▶ **Given records**
══════════════════════════════

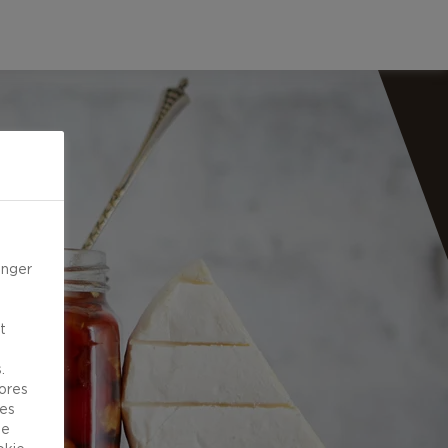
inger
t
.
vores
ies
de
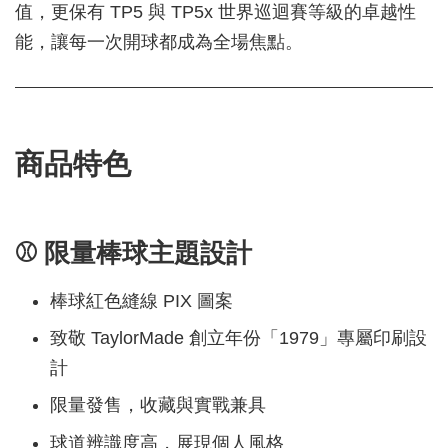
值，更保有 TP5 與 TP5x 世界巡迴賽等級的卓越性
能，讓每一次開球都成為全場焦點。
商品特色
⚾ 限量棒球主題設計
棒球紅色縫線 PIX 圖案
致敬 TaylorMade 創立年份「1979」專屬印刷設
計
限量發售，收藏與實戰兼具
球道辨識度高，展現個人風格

══════════════════════════════

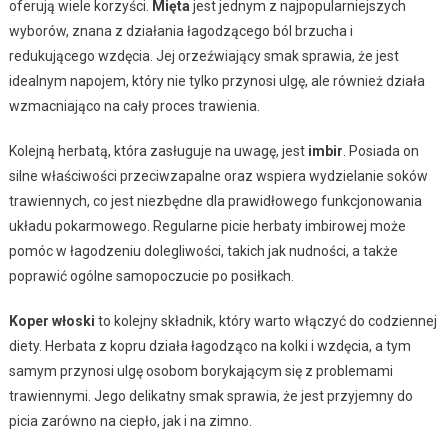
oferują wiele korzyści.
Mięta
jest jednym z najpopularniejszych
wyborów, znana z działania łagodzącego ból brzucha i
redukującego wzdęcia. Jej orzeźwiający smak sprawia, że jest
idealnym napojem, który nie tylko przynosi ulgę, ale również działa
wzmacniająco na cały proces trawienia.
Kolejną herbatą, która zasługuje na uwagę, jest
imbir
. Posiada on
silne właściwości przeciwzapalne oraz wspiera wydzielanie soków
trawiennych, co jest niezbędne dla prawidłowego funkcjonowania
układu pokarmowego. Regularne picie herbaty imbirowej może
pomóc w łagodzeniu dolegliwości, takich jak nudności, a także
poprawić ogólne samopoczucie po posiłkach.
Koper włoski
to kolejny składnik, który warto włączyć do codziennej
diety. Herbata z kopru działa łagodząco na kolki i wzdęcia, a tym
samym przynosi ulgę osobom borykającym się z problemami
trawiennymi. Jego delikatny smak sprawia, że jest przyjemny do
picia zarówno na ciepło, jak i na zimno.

══════════════════════════════

▶ **Exercise instructions**
Using the data above, reproduce exactly the lines between those holding "silne właściwości przeciwzapalne" and "picia zarówno na ciepło, jak i na zimno.", inclusive, and no others.

▶ **Finished exercise**
silne właściwości przeciwzapalne oraz wspiera wydzielanie soków
trawiennych, co jest niezbędne dla prawidłowego funkcjonowania
układu pokarmowego. Regularne picie herbaty imbirowej może
pomóc w łagodzeniu dolegliwości, takich jak nudności, a także
poprawić ogólne samopoczucie po posiłkach.
Koper włoski
to kolejny składnik, który warto włączyć do codziennej
diety. Herbata z kopru działa łagodząco na kolki i wzdęcia, a tym
samym przynosi ulgę osobom borykającym się z problemami
trawiennymi. Jego delikatny smak sprawia, że jest przyjemny do
picia zarówno na ciepło, jak i na zimno.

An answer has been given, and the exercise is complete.